1993 North Atlantic Conference baseball tournament
- Teams: 8
- Format: Best-of-three quarterfinals Double-elimination final round
- Finals site: Delaware Diamond (baseball); Newark, DE;
- Champions: Maine (1st title)
- Winning coach: John Winkin (1st title)
- MVP: Gabe Duross (Maine)

= 1993 North Atlantic Conference baseball tournament =

American college baseball tournament

The 1993 North Atlantic Conference baseball tournament was held over two weekends, with the final round being played at Delaware Diamond in Newark, Delaware. All eight of the league's teams qualified for the tournament, the format of which was best-of-three quarterfinals and a four-team double-elimination final round. In the championship game, first-seeded Maine defeated fifth-seeded Drexel, 11-1, to win its first tournament championship. As a result, Maine received the North Atlantic's automatic bid to the 1993 NCAA tournament.

== Standings ==
The teams were seeded based on conference winning percentage only. They were then matched up for an opening round of four best-of-three series.

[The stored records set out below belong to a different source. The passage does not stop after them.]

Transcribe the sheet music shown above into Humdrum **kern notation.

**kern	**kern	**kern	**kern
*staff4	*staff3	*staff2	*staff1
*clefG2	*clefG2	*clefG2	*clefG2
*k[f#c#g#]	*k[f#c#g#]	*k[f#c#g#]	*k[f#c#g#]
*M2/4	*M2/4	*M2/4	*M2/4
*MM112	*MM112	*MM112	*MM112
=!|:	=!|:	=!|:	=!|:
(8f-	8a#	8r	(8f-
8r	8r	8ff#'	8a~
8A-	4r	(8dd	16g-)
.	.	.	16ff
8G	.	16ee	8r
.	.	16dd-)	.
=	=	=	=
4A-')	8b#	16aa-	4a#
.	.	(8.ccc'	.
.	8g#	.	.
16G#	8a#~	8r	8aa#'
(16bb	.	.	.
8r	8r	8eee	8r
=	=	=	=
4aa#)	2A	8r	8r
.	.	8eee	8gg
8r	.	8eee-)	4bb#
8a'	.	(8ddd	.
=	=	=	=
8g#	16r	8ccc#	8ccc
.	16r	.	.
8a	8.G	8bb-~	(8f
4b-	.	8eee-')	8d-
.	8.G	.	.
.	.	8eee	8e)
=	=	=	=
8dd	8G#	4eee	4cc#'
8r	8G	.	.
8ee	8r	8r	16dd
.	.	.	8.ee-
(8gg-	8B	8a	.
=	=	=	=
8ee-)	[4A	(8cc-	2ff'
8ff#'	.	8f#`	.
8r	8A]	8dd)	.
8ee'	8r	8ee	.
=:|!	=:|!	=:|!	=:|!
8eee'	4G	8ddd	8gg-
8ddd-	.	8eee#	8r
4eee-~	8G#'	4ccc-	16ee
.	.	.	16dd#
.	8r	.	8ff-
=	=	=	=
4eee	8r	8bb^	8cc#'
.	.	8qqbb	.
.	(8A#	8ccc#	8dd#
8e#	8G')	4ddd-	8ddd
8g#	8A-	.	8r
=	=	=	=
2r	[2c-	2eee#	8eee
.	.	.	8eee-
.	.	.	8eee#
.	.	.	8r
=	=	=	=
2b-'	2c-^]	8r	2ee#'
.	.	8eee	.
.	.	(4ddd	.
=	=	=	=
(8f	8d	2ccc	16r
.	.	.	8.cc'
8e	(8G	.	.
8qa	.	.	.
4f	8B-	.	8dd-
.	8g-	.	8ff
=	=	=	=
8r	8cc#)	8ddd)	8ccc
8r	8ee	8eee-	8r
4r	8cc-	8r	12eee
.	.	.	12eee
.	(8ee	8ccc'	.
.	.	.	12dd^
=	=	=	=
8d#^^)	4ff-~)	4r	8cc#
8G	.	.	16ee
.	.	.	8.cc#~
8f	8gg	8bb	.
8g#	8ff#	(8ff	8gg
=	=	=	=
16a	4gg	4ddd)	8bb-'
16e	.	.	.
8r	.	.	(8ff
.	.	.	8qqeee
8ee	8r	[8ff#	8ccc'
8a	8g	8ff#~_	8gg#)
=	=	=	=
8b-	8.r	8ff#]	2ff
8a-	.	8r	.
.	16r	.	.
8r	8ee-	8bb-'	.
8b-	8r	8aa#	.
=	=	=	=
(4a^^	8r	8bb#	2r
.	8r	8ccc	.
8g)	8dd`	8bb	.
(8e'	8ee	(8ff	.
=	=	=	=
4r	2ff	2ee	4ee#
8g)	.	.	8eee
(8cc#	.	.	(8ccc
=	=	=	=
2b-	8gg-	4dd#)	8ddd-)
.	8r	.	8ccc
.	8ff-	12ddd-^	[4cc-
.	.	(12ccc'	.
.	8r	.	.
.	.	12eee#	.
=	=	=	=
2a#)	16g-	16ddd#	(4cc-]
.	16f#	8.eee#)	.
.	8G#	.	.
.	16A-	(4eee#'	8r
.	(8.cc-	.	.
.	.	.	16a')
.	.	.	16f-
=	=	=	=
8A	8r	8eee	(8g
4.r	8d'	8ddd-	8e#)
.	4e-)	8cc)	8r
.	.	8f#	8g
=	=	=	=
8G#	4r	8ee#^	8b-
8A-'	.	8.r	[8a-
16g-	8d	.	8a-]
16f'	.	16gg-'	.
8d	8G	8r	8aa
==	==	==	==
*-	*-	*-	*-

=== Division standings ===

Northern Division
| Pos | Team | Pld | CW | CL | CPCT | GB | W | L | PCT | Qualification |
| 1 | y – Maine | 60 | 22 | 4 | .846 | — | 33 | 27 | .550 | Qualification for the Quarterfinals & NCAA tournament |
| 2 | New Hampshire | 43 | 15 | 10 | .600 | 6.5 | 23 | 20 | .535 | Qualification for the Quarterfinals |
| 3 | Vermont | 43 | 15 | 13 | .536 | 8 | 25 | 18 | .581 |
| 4 | Northeastern | 36 | 7 | 14 | .333 | 12.5 | 17 | 19 | .472 |

Southern Division
| Pos | Team | Pld | CW | CL | CPCT | GB | W | L | PCT | Qualification |
| 1 | y – Delaware | 49 | 14 | 12 | .538 | — | 28 | 21 | .571 | Qualification for the Quarterfinals |
| 2 | Drexel | 48 | 12 | 11 | .522 | 0.5 | 24 | 24 | .500 |
| 3 | Hartford | 47 | 9 | 15 | .375 | 4 | 20 | 27 | .426 |
| 4 | Boston University | 32 | 2 | 17 | .105 | 8.5 | 5 | 27 | .156 |

=== Conference standings ===

| Pos | Div | Team | Pld | CW | CL | CPCT | GB | W | L | PCT | Qualification |
| 1 | N | Maine (C) | 60 | 22 | 4 | .846 | — | 33 | 27 | .550 | Qualification for the Quarterfinals & NCAA tournament |
| 2 | N | New Hampshire | 43 | 15 | 10 | .600 | 6.5 | 23 | 20 | .535 | Qualification for the Quarterfinals |
| 3 | S | Delaware | 49 | 14 | 12 | .538 | 8 | 28 | 21 | .571 |
| 4 | N | Vermont | 43 | 15 | 13 | .536 | 8 | 25 | 18 | .581 |
| 5 | S | Drexel | 48 | 12 | 11 | .522 | 8.5 | 24 | 24 | .500 |
| 6 | S | Hartford | 47 | 9 | 15 | .375 | 12 | 20 | 27 | .426 |
| 7 | N | Northeastern | 36 | 7 | 14 | .333 | 12.5 | 17 | 19 | .472 |
| 8 | S | Boston University | 32 | 2 | 17 | .105 | 16.5 | 5 | 27 | .156 |

== All-Tournament Team ==
The following players were named to the All-Tournament Team.

| Player | Team |
|---|---|
| Mark Ballard | Maine |
| Bill Champi | Maine |
| Ron Hewes | Maine |
| Mike Sidoti | Maine |
| Shawn Tobin | Maine |
| Justin Tomberlin | Maine |
| Chad White | Maine |
| Adam White | Drexel |
| Bill DiIenno | Delaware |
| Bruce Hannah | Delaware |
| Fran McHugh | New Hampshire |

=== Most Outstanding Player ===
Maine first baseman Gabe Duross was named Most Outstanding Player.